One of the Biggest Red Flags, Just Wait… You’re Gonna Cringe

Now, said guy above who made a drinking comment about yours truly who wanted to go to the beach may have had a point about my vodka habit. However, this pathetic male existence of a specimen I will refer to as The Gemini Psycho. Understand, I am a Gemini as well, so I can say this. Since it had rained in the evening, which would have made the sand wet, The Gemini Psycho and I decided he could come to my place to hang out. I’ve only lived in this place for like a month and I have been just dying to show off my Martha Stewart skills.
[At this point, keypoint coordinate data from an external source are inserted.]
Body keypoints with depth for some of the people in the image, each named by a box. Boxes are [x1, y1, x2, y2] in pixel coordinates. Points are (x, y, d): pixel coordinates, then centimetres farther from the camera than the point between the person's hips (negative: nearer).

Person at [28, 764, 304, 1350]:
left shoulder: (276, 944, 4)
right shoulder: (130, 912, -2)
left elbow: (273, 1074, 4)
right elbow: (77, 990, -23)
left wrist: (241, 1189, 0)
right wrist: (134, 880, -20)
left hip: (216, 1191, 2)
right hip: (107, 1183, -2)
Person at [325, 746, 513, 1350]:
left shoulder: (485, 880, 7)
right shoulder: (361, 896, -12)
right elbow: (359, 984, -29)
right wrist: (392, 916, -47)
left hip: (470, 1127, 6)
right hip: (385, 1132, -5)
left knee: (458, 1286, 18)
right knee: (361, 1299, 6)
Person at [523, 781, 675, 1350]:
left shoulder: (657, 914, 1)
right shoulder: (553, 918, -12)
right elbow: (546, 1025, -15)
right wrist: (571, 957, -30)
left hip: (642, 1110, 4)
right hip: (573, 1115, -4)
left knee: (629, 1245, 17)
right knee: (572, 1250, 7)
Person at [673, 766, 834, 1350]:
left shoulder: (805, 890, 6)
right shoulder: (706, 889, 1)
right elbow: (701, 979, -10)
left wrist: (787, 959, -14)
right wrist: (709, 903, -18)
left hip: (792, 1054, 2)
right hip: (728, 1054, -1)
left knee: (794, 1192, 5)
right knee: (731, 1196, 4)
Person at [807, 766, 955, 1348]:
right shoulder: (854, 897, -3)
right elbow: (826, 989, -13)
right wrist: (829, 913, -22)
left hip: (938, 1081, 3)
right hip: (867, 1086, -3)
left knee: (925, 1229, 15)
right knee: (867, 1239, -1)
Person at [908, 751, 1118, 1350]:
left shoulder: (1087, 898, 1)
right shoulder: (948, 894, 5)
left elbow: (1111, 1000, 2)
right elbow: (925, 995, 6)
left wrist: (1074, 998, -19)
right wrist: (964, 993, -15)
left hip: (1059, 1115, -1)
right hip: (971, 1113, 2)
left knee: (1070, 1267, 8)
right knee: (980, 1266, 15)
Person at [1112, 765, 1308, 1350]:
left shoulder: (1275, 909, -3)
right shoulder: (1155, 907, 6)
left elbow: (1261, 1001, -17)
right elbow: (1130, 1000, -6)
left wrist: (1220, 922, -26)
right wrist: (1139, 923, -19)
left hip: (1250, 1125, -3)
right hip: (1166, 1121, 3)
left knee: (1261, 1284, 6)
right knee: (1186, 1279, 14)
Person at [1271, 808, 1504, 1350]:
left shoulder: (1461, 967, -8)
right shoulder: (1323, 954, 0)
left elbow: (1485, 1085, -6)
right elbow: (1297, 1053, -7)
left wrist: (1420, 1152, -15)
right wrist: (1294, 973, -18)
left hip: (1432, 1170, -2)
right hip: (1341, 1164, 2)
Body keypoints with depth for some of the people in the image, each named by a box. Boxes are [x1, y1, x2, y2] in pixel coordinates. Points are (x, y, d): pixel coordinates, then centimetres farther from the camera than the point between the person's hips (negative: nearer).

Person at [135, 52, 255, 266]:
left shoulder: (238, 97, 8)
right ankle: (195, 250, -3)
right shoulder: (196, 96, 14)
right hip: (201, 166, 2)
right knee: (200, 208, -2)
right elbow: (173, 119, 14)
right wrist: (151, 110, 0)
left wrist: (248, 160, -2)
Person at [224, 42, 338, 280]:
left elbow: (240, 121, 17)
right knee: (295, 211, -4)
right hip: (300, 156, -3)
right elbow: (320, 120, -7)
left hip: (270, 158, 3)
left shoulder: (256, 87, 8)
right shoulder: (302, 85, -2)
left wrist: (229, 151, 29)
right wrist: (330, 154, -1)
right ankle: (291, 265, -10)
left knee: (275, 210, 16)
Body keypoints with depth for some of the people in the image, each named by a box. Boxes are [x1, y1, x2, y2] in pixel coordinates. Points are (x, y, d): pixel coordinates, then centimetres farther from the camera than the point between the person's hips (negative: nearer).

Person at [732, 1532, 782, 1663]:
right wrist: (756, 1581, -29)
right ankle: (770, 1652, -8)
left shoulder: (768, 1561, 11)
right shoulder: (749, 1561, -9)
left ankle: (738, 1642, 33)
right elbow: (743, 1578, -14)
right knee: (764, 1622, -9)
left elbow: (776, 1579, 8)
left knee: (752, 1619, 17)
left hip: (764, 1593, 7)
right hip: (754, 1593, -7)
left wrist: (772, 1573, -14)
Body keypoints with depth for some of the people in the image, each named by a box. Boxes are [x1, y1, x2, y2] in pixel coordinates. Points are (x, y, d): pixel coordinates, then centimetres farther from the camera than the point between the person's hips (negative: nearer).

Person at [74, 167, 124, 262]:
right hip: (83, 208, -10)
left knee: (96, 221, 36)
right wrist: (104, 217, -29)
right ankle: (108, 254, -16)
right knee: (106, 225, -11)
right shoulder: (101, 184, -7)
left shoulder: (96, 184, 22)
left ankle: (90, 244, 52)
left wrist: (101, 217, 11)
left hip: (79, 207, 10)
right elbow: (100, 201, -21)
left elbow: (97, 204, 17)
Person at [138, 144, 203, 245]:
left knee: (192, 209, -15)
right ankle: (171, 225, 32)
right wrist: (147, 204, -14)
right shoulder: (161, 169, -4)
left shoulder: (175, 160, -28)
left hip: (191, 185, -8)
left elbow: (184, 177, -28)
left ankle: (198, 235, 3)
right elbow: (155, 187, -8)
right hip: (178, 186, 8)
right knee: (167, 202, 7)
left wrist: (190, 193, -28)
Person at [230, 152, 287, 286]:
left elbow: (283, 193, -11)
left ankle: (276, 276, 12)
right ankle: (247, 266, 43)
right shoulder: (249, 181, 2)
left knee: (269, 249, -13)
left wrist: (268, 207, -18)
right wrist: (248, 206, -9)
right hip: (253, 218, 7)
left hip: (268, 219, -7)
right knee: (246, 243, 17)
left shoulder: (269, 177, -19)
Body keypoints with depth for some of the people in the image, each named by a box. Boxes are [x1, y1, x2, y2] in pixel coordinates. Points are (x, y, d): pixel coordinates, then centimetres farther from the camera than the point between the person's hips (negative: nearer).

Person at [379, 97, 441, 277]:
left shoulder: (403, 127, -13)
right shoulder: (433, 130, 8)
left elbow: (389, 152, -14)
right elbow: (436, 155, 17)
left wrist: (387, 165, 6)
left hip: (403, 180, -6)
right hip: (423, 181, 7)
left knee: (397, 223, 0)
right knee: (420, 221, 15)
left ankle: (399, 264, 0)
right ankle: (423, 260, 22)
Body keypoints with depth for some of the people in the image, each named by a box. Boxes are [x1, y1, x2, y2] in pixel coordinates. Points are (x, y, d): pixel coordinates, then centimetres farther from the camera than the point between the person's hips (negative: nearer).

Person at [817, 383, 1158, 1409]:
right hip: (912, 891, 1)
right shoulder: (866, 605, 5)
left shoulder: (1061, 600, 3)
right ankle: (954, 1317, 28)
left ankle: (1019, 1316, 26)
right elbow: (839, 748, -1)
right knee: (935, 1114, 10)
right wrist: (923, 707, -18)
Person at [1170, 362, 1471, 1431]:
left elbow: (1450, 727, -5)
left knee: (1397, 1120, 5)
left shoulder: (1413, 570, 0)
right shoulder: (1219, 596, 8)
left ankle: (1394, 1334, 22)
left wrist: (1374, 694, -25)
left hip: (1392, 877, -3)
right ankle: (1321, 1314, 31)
The journey to get The Gemini Psycho the… 0.6 miles from his apartment complex to mine couldn’t have been more complicated. I gave him my exact address, sandwiched with landmarks, and he called to yell at me because I didn’t know where some Hot Dog place was that was on the complete other side of where I live, about 0.5 mile away. Keep in mind, my apartment complex is LITTERED with all sorts of businesses. If you know anything about my eating habits, I can’t tell you where the closest McDonald’s or Burger King is, nevermind a hot dog establishment. I texted my best friend saying, “This guy can’t find my place and he lives like around the corner.”

Her response: Ew, what an idiot. Ditch him.

You should always listen to your best friend. Finally, I wave down The Gemini Psycho outside of my building and even go with him to park the car. As we walk back to my apartment gate, I notice his outfit. I thought I was transported to 1998 and thrown into an episode of Hey Arnold! Because his get up was straight out of the show about fourth graders. On his tall, lanky frame, which he claimed was “jacked”’ during his collegiate career about 800 years earlier, I I noticed…lots of things. Starting from the top, he wore a backwards baseball hat. I understand we were just hanging out and smoking pot, but we’ve only met one other time. Is a backwards baseball hat necessary? As we head South, the baggy orange t-shirt covered with a gray zip-up hoodie was an absolute blinding color clash that disturbed me all evening. Now, you would think the worst part would be the baggy gym shorts, right? Like, god forbid you put on jeans to see someone whose vagina you may want to gain access to?

Here it is: He was wearing man sandals with high socks. Go back to the beginning of the sentence and re-read. When my 65 year old father wears sandals with socks, I think to myself, “What a confused middle-aged man who has earned the right to wear whatever the fuck he wants because he’s a boss.” However, when a single, 39 year old male who is currently unemployed may I add, is wearing sandals with socks, I had to swallow my vomit.

Now, for the rest of the evening I put on my rose-framed glasses or whatever they’re called and somehow saw a kind, interesting side to this creature.

Fast forward to 72 hours later when we were going to hang out again. The kind, friendly, attentive, poorly dressed guy I started to have a soft spot for turned into Hannibal Lector. Like, total gemini 180. Way worse than me.

There was such a slew of immature, backhanded, and preposterous comments he made throughout the day, I literally thought someone had stolen his phone. In an attempt to take the high road, I ignored them. However, I had reached my breaking point with the following:

The Gemini Psycho: "You need hobbies."

Please see this post regarding my opinion on hobbies. Not to mention... YOU DON’T HAVE A JOB. OF COURSE YOU HAVE HOBBIES. Back to me. I am a self-employed individual who also spends her free time WRITING because that’s what she wants TO DO WHEN SHE GROWS UP. Other than that, I eat, exercise, sleep, and engage in that stupid cultural ritual known as dating. When do you see time for crocheting? Or pickleball? If you see a time slot, please, be my guest and enlighten me.

Plus, I’ve explained more than once I am Martha Stewart. The time I spend creating color schemes with complementary textures and fabrics is not something you do in 30 seconds.

Where my blood really boils comes down to Friday evening, where he completely blew off concrete plans we had to go for happy hour and dinner at some bar he wanted to check out. Of course I spent like three days mentally creating an outfit so that I looked like an ~effortless~ babe. After a day of excuses, being highly manipulative, and down right pathetic, this is what my 10:30pm looked like, and breaking point number 2:

I know what you’re thinking. I should’ve walked away as soon as I saw the socks and sandals.